L’universitaire est également convaincu que cette étude et ses résultats exerceront une influence sur la stratégie de gestion des pêches et impacteront la réglementation sur la qualité de ses produits.
« Cette étude renforce également la capacité des chercheurs à proposer des politiques de conservation adaptées pour garantir la durabilité des ressources halieutiques et la résilience des communautés côtières face aux perturbations environnementales », affirme Alioune Faye.
Pour lui, il importe aussi de souligner l’importance de l’approche pluridisciplinaire adoptée par l’équipe de recherche. « Cela a, sans nul doute, contribué au succès de l’étude », dit-il.
Processus complexe
Pour Aboubacar Fall, chef du service départemental des pêches et de la surveillance de Pikine près de Dakar, la question fondamentale à laquelle il faut à présent répondre est de savoir la provenance de cette algue.
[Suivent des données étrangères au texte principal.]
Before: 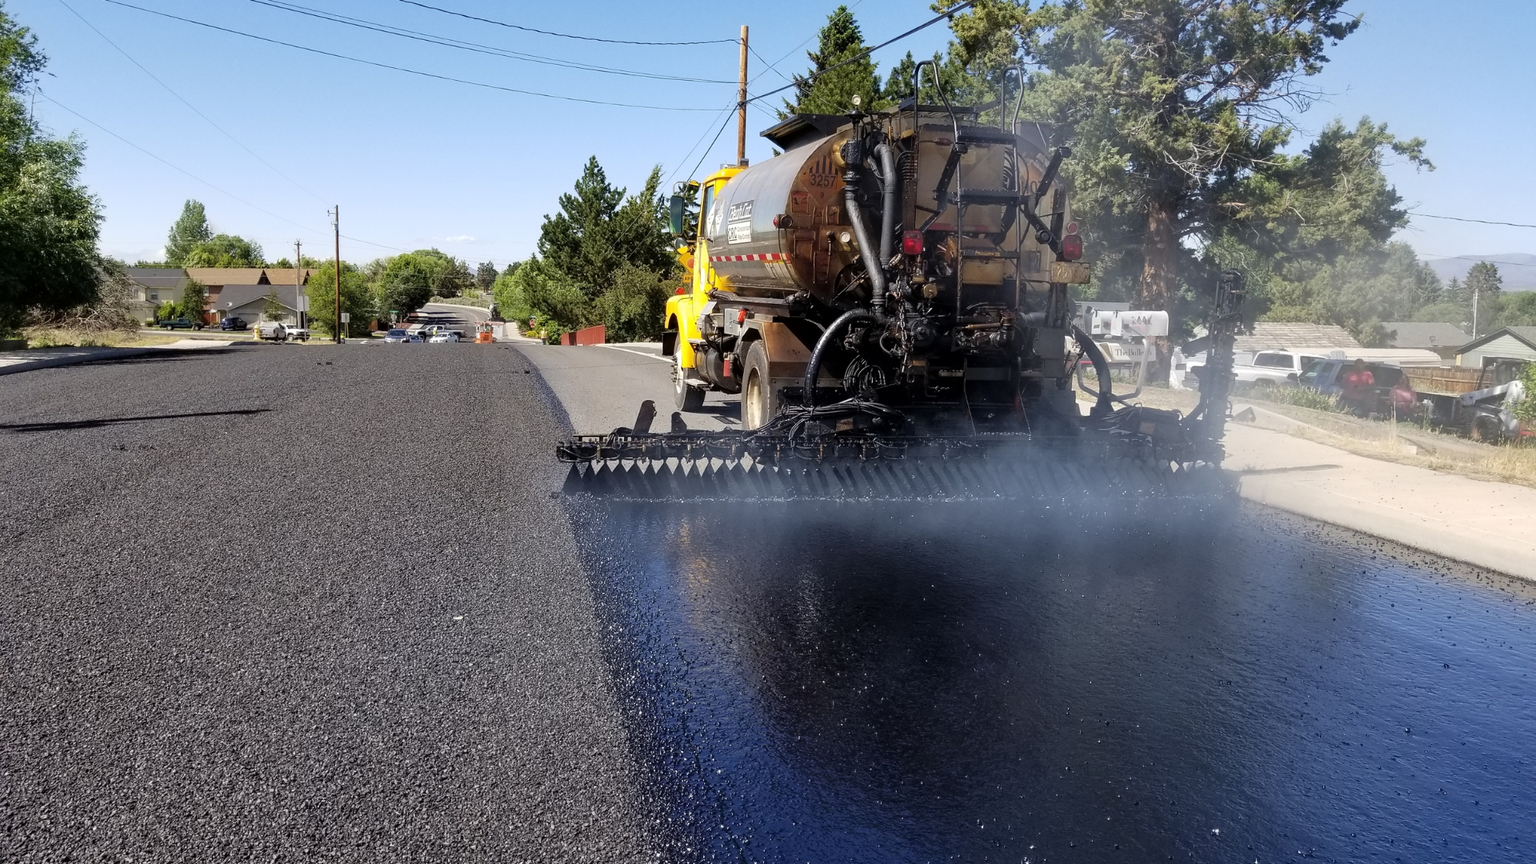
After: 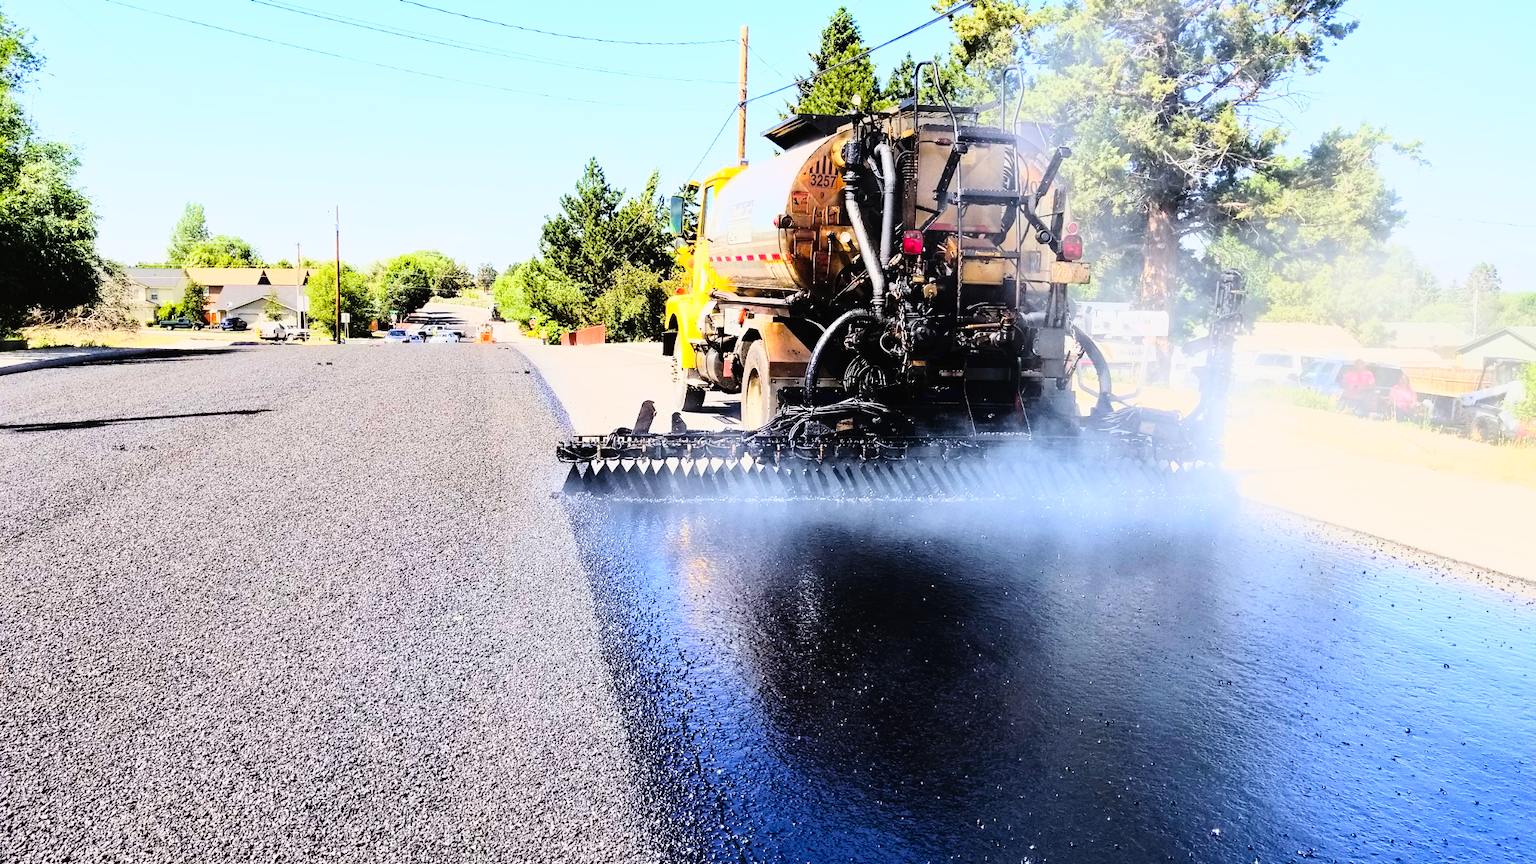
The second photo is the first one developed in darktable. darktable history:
tone equalizer: -8 EV -0.738 EV, -7 EV -0.684 EV, -6 EV -0.588 EV, -5 EV -0.419 EV, -3 EV 0.383 EV, -2 EV 0.6 EV, -1 EV 0.696 EV, +0 EV 0.767 EV, mask exposure compensation -0.506 EV
contrast brightness saturation: brightness 0.09, saturation 0.192
base curve: curves: ch0 [(0, 0) (0.007, 0.004) (0.027, 0.03) (0.046, 0.07) (0.207, 0.54) (0.442, 0.872) (0.673, 0.972) (1, 1)]
tone curve: curves: ch0 [(0, 0.013) (0.036, 0.035) (0.274, 0.288) (0.504, 0.536) (0.844, 0.84) (1, 0.97)]; ch1 [(0, 0) (0.389, 0.403) (0.462, 0.48) (0.499, 0.5) (0.524, 0.529) (0.567, 0.603) (0.626, 0.651) (0.749, 0.781) (1, 1)]; ch2 [(0, 0) (0.464, 0.478) (0.5, 0.501) (0.533, 0.539) (0.599, 0.6) (0.704, 0.732) (1, 1)], preserve colors none
color balance rgb: perceptual saturation grading › global saturation 20%, perceptual saturation grading › highlights -25.577%, perceptual saturation grading › shadows 26.016%, perceptual brilliance grading › global brilliance 2.922%, perceptual brilliance grading › highlights -2.5%, perceptual brilliance grading › shadows 3.522%
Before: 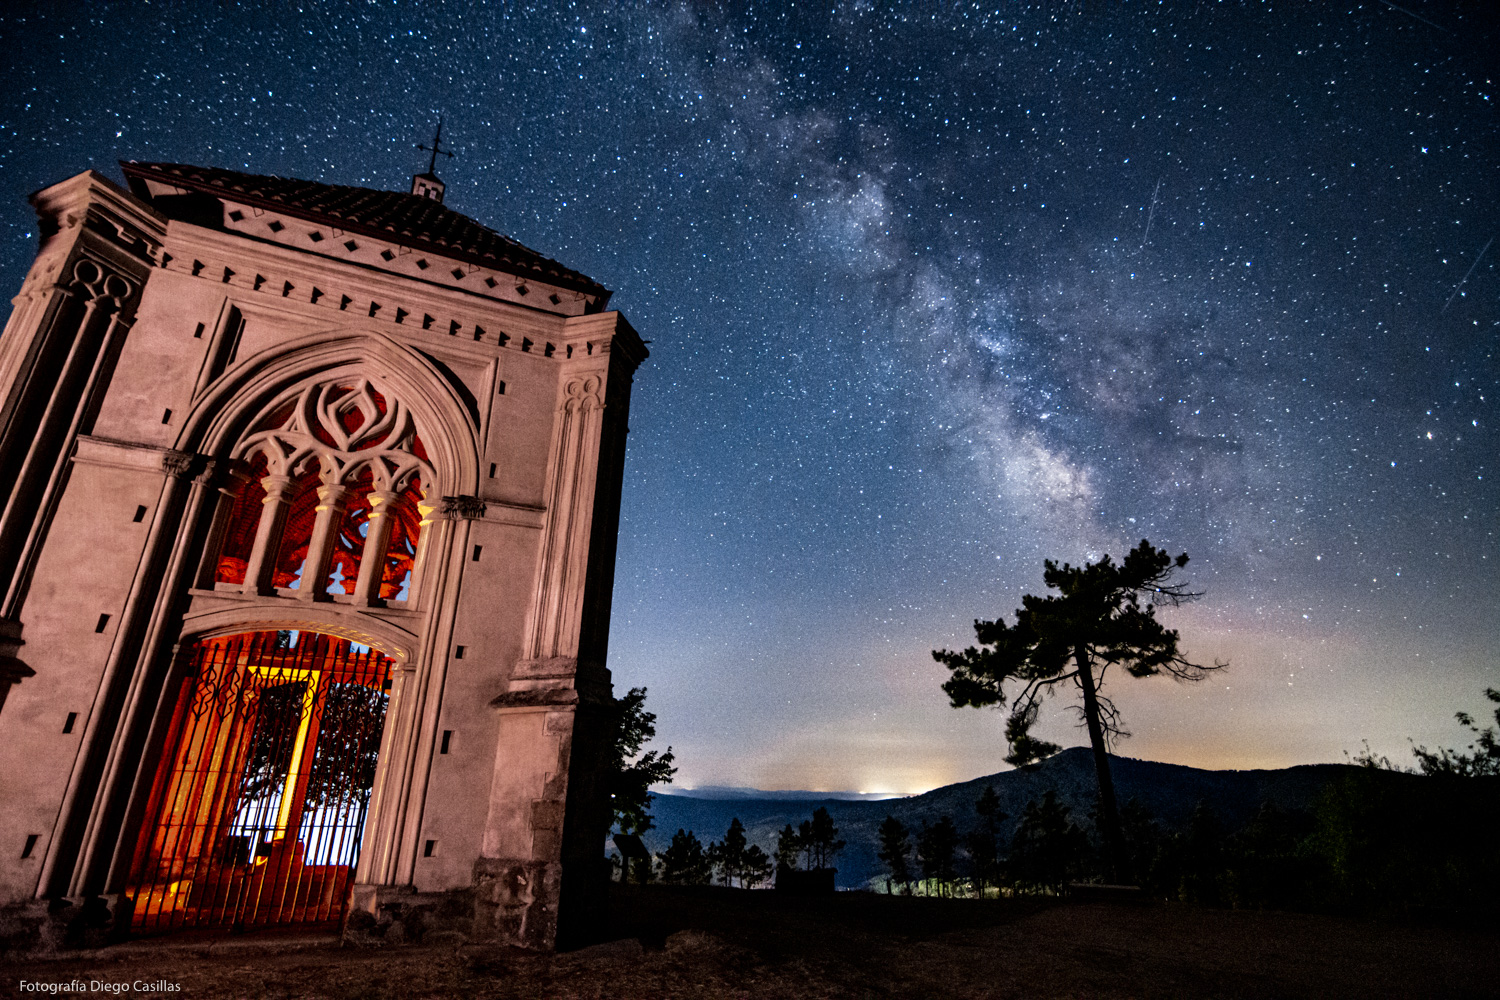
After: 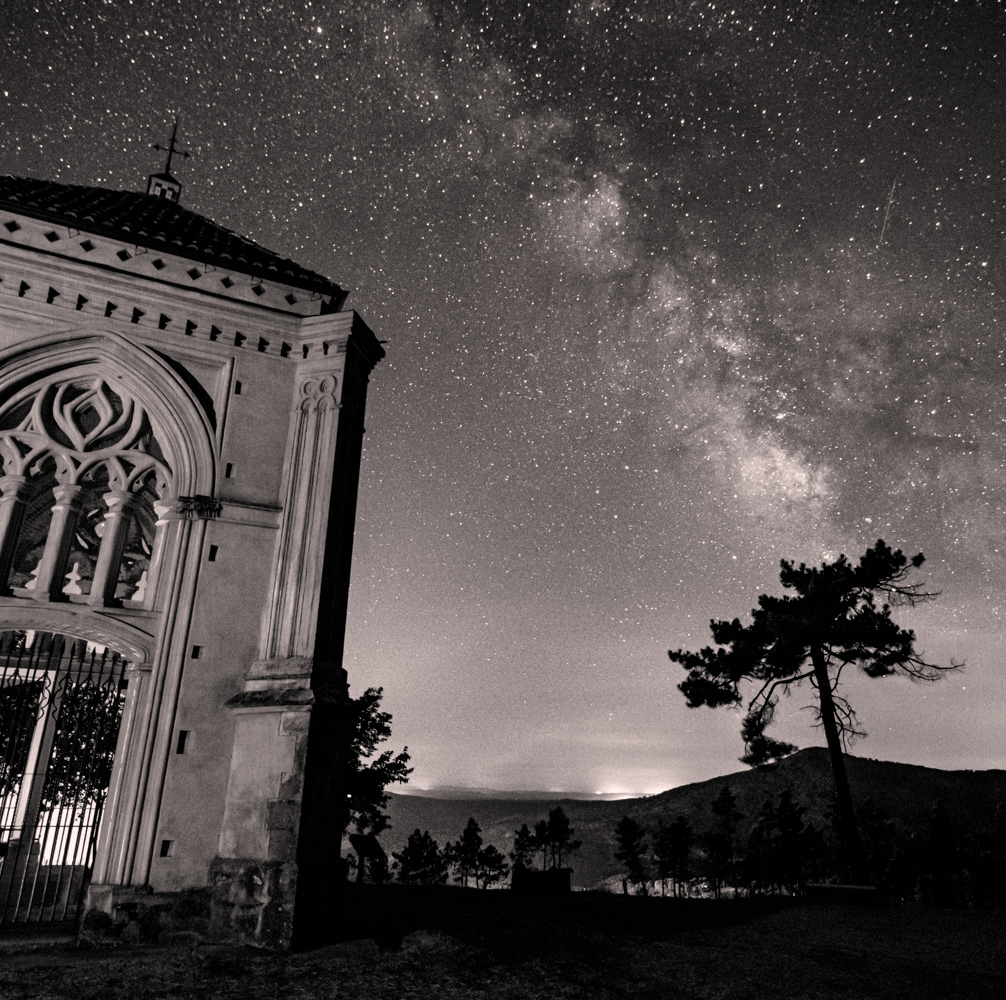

« Il y a certains pêcheurs qui ont insisté sur la présence d’un bateau qui procédait au transfert de sable en mer. D’où l’hypothèse que l’algue proviendrait de ce sable… Il y a les changements climatiques qui, peut-être, ont favorisé le déplacement de cette microalgue dans nos eaux. Ce sont plusieurs hypothèses qui doivent être élucidées », estime-t-il.
Patrice Brehmer insiste aussi sur la nécessité de prolonger les études pour comprendre pourquoi et comment cette microalgue s’est développée au Sénégal.
Selon lui, plusieurs facteurs ont contribué à la durée (près de 5 ans, NDLR) de cette étude. « Tout d’abord, le fait que les premiers pêcheurs atteints n’aient pas immédiatement signalé leurs symptômes aux autorités a impacté négativement nos investigations. L’océan, par nature, disperse rapidement les polluants, quelle que soit leur origine, ce qui a rendu la localisation de la source de la toxine plus difficile », explique-t-il.
Ensuite, ajoute le chercheur, « nous avons dû écarter de nombreuses hypothèses avant de pouvoir nous concentrer sur la piste des microalgues. L’identification précise d’une toxine comme la portimine A, ainsi que de la microalgue Vulcanodinium rugosum elle-même, qui n’a été découverte qu’il y a une dizaine d’années, est un processus complexe et exigeant ».
Vulgarisation
Pour les autorités, les services compétents de l’État travailleront à la vulgarisation des résultats de cette étude. « Il est important que les acteurs du secteur à divers niveaux soient informés du risque que représente cette microalgue et des bons réflexes à avoir en cas de suspicion de contamination », précise Aboubacar Fall.
Il ajoute qu’un système de surveillance de ces microalgues toxiques sera mis en place tout en veillant à réduire la pollution marine et en préservant la qualité des eaux afin de limiter les facteurs favorables à leur apparition.
Les chercheurs recommandent aux pêcheurs de prendre des précautions lors de la manipulation des filets et de l’eau de mer, de porter des équipements de protection et de se rincer à l’eau douce. De consulter les postes de santé sans délais en cas de contamination.
Patrice Brehmer et l’équipe de scientifiques conseillent aux autorités de mettre en place un système de surveillance des algues toxiques couplé au suivi de la pollution marine et de sensibiliser les populations pour éviter les erreurs de diagnostic.
Plus globalement, il est important, soutiennent-ils, de renforcer la recherche sur les toxines marines et la surveillance de la pollution marine, qu’elle soit d’origine anthropique ou naturelle.